Turn every line of the records below into a JSON list of strings, with one string per line and no blank lines. Leave out the pictures.

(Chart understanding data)

============

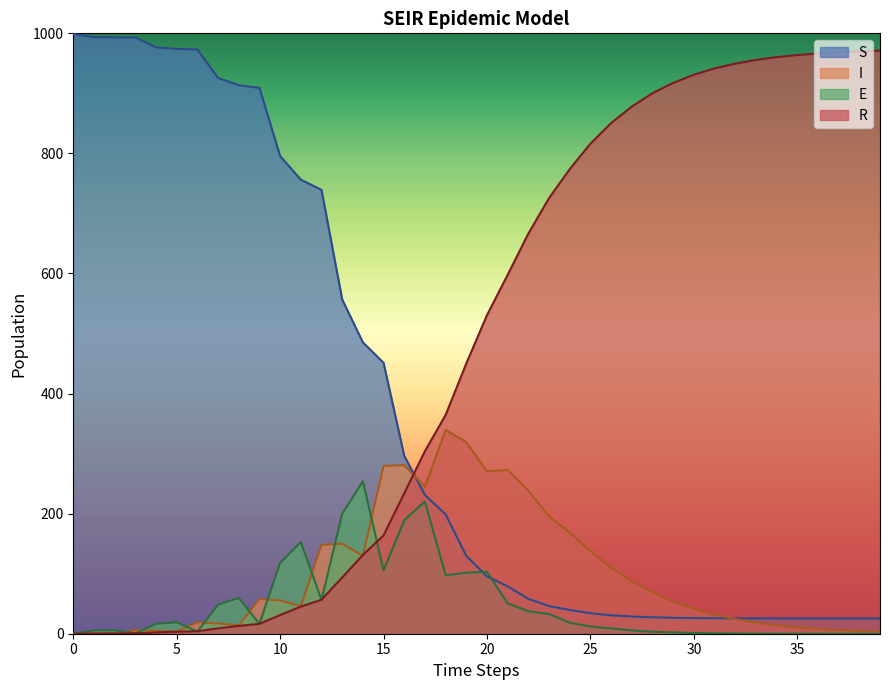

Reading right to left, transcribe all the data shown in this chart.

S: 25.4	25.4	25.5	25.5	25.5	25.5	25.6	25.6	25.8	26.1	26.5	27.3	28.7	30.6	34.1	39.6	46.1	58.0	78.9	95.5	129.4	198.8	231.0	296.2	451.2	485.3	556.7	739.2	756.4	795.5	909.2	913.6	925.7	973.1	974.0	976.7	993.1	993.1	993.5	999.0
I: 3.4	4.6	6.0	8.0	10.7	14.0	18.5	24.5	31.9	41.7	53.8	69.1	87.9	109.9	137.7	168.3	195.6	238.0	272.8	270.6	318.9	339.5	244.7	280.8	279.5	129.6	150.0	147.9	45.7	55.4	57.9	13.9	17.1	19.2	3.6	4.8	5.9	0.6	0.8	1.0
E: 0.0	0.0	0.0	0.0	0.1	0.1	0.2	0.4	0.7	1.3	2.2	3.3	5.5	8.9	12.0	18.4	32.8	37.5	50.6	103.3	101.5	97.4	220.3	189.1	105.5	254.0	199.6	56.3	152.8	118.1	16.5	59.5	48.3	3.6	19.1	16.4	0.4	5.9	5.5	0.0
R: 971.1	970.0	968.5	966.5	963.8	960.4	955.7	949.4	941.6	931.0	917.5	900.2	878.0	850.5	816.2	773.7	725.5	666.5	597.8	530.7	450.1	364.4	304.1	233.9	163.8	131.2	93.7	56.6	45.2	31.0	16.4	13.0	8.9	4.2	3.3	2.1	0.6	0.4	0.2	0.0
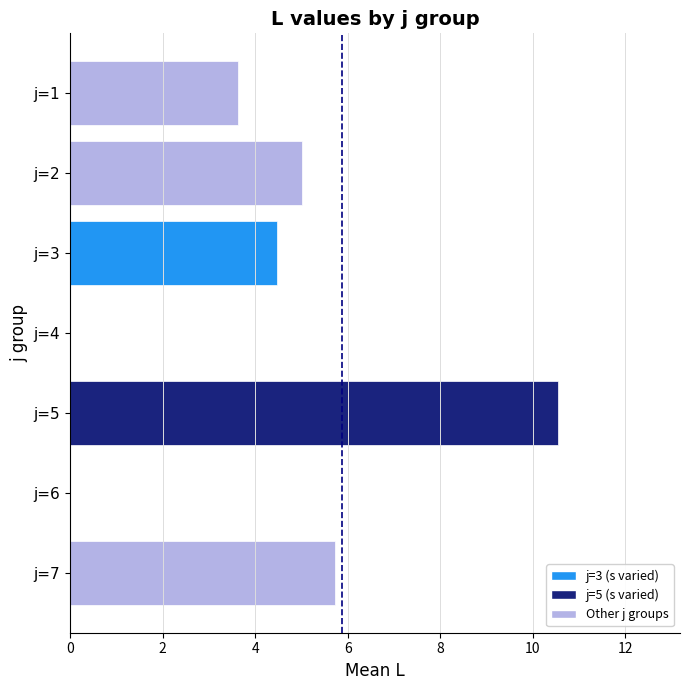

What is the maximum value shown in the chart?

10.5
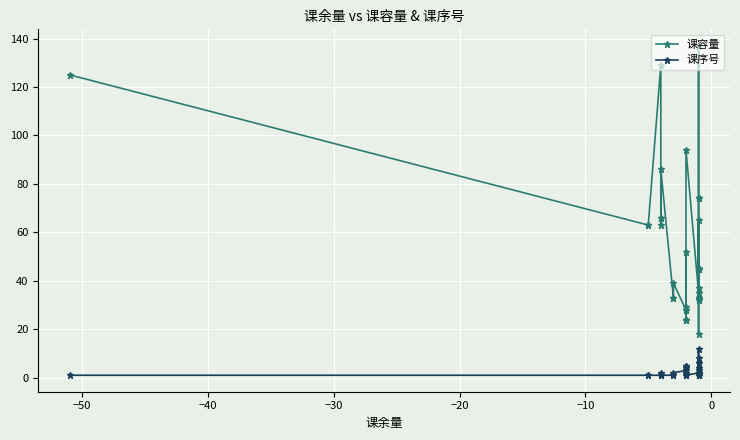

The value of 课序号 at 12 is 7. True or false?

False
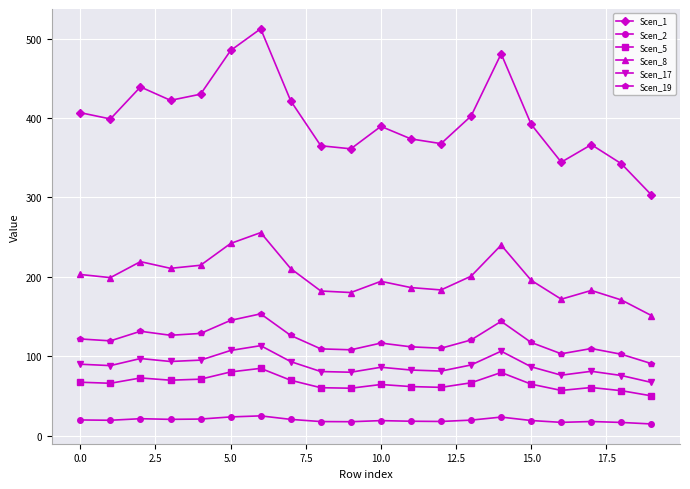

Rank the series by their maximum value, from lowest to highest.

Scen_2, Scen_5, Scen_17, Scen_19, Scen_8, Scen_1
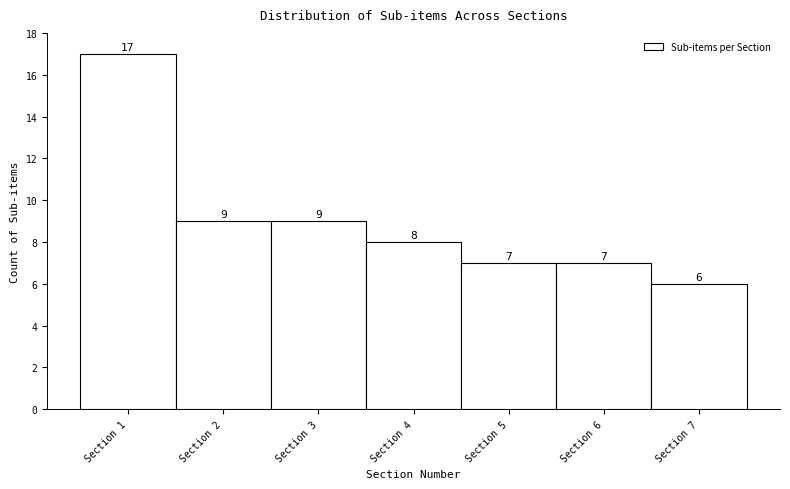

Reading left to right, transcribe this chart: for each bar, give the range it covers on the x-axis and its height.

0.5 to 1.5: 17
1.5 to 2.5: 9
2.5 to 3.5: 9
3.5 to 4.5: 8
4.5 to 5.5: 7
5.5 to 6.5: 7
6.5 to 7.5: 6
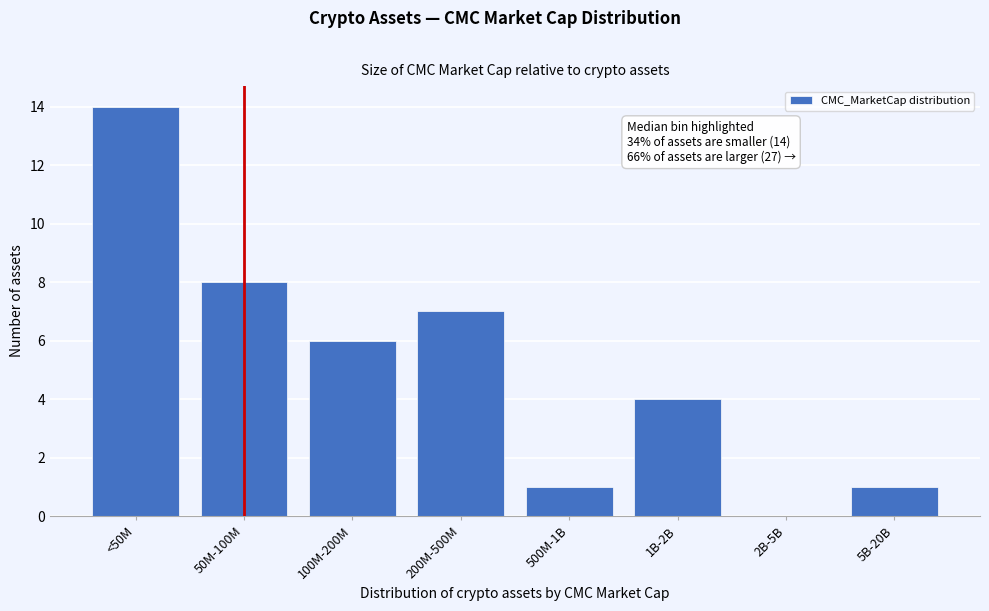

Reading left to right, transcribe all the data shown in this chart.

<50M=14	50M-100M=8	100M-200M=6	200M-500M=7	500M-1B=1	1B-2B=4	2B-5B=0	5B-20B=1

============

### Response
[
  "Reading right to left, transcribe all the data shown in this chart.",
  "S: 25.4\t25.4\t25.5\t25.5\t25.5\t25.5\t25.6\t25.6\t25.8\t26.1\t26.5\t27.3\t28.7\t30.6\t34.1\t39.6\t46.1\t58.0\t78.9\t95.5\t129.4\t198.8\t231.0\t296.2\t451.2\t485.3\t556.7\t739.2\t756.4\t795.5\t909.2\t913.6\t925.7\t973.1\t974.0\t976.7\t993.1\t993.1\t993.5\t999.0",
  "I: 3.4\t4.6\t6.0\t8.0\t10.7\t14.0\t18.5\t24.5\t31.9\t41.7\t53.8\t69.1\t87.9\t109.9\t137.7\t168.3\t195.6\t238.0\t272.8\t270.6\t318.9\t339.5\t244.7\t280.8\t279.5\t129.6\t150.0\t147.9\t45.7\t55.4\t57.9\t13.9\t17.1\t19.2\t3.6\t4.8\t5.9\t0.6\t0.8\t1.0",
  "E: 0.0\t0.0\t0.0\t0.0\t0.1\t0.1\t0.2\t0.4\t0.7\t1.3\t2.2\t3.3\t5.5\t8.9\t12.0\t18.4\t32.8\t37.5\t50.6\t103.3\t101.5\t97.4\t220.3\t189.1\t105.5\t254.0\t199.6\t56.3\t152.8\t118.1\t16.5\t59.5\t48.3\t3.6\t19.1\t16.4\t0.4\t5.9\t5.5\t0.0",
  "R: 971.1\t970.0\t968.5\t966.5\t963.8\t960.4\t955.7\t949.4\t941.6\t931.0\t917.5\t900.2\t878.0\t850.5\t816.2\t773.7\t725.5\t666.5\t597.8\t530.7\t450.1\t364.4\t304.1\t233.9\t163.8\t131.2\t93.7\t56.6\t45.2\t31.0\t16.4\t13.0\t8.9\t4.2\t3.3\t2.1\t0.6\t0.4\t0.2\t0.0",
  "What is the maximum value shown in the chart?",
  "10.5",
  "The value of 课序号 at 12 is 7. True or false?",
  "False",
  "Rank the series by their maximum value, from lowest to highest.",
  "Scen_2, Scen_5, Scen_17, Scen_19, Scen_8, Scen_1",
  "Reading left to right, transcribe this chart: for each bar, give the range it covers on the x-axis and its height.",
  "0.5 to 1.5: 17",
  "1.5 to 2.5: 9",
  "2.5 to 3.5: 9",
  "3.5 to 4.5: 8",
  "4.5 to 5.5: 7",
  "5.5 to 6.5: 7",
  "6.5 to 7.5: 6",
  "Reading left to right, transcribe all the data shown in this chart.",
  "<50M=14\t50M-100M=8\t100M-200M=6\t200M-500M=7\t500M-1B=1\t1B-2B=4\t2B-5B=0\t5B-20B=1"
]